Consumer Reports Urges Congress to Protect Consumers by Rejecting Misguided Proposal
WASHINGTON, DC — Consumer Reports (CR) today strongly opposed the Consumer Product Safety Commission’s (CPSC) Fiscal Year 2026 budget request to Congress, which proposes to eliminate the independent federal agency and sharply reduce its funding and staff. CR previously denounced a draft plan to eliminate the CPSC, which surfaced in April 2025.
The CPSC’s budget request would shut down the CPSC and put the Department of Health and Human Services (HHS) in charge of overseeing the safety of more than 15,000 types of consumer products. The budget request also drastically cuts resources for carrying out the CPSC’s functions, which would severely weaken the federal government’s ability to protect consumers from illegal, hazardous and defective products.
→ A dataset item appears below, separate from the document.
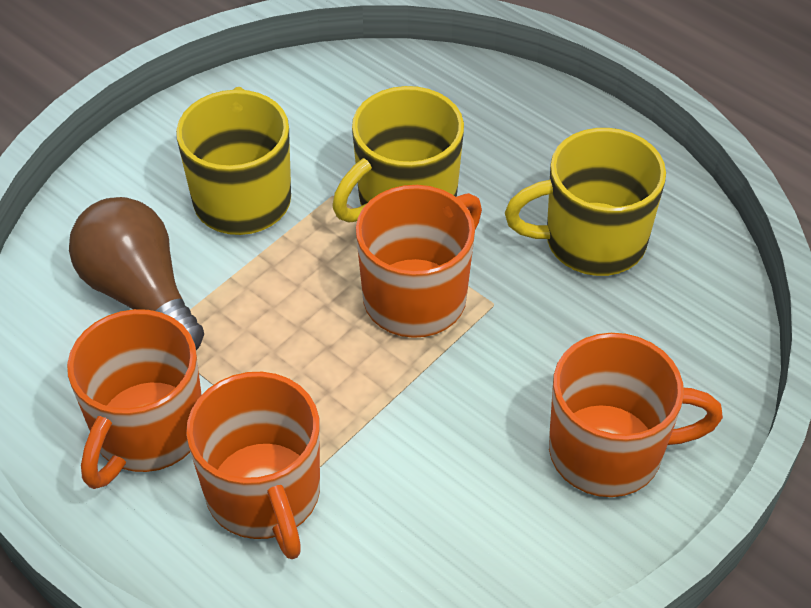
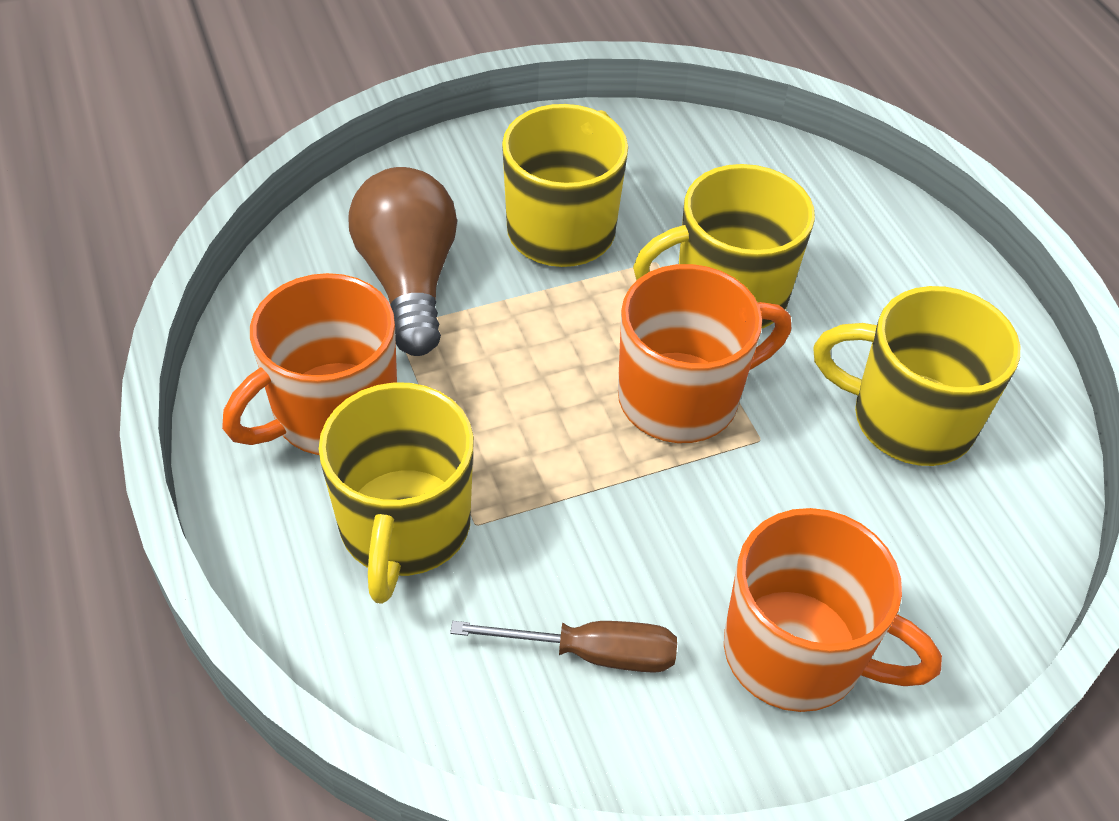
camera: 25 degrees right, 0 degrees up
orange mug [186,372,320,559] -> yellow mug [319,382,474,604]
none -> brown screwdriver [450,621,677,673]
“Simply put, shortsighted plans to dismantle the nation’s long-standing product safety watchdog will make everyone less safe,” said Gabe Knight, CR’s senior safety policy analyst. “Whether they’ve heard of the agency or not, Americans depend on the CPSC every day. If this agency is eliminated, we will be left to face a more dangerous marketplace, and suffer from increased exposure to hazardous products that can injure or kill. Consumer Reports calls on Congress to assert itself, reject this budget request, and defend the agency it created and has supported for more than fifty years.”
The budget proposal calls for $135 million to support a new consumer product safety program within HHS—down from the $151 million granted for the CPSC in FY 2025. It would also cut the agency’s staffing levels to 459 full-time equivalents (FTEs), down from 534 FTEs in FY 2025. Transferring the CPSC’s functions to HHS would also end its status as an independent federal agency, specifically established by Congress to be relatively insulated from day-to-day politics, putting its vital science-based decision-making at risk of political pressures—regardless of which party is in charge.
In May 2025, CR condemned the firing of three agency leaders at the CPSC, which eliminated the bipartisan representation that has been so critical to the agency. The CPSC was established by Congress in 1972 as “[a]n independent regulatory commission … consisting of five Commissioners who shall be appointed by the President, by and with the advice and consent of the Senate” where “[n]ot more than three of the Commissioners shall be affiliated with the same political party.” Commissioners “may be removed by the President for neglect of duty or malfeasance in office but for no other cause.”
The elimination of the CPSC requires authorization by Congress. CR is calling on lawmakers to reject the budget proposal, and maintain the CPSC’s independence, funding, and authority to act on behalf of the public.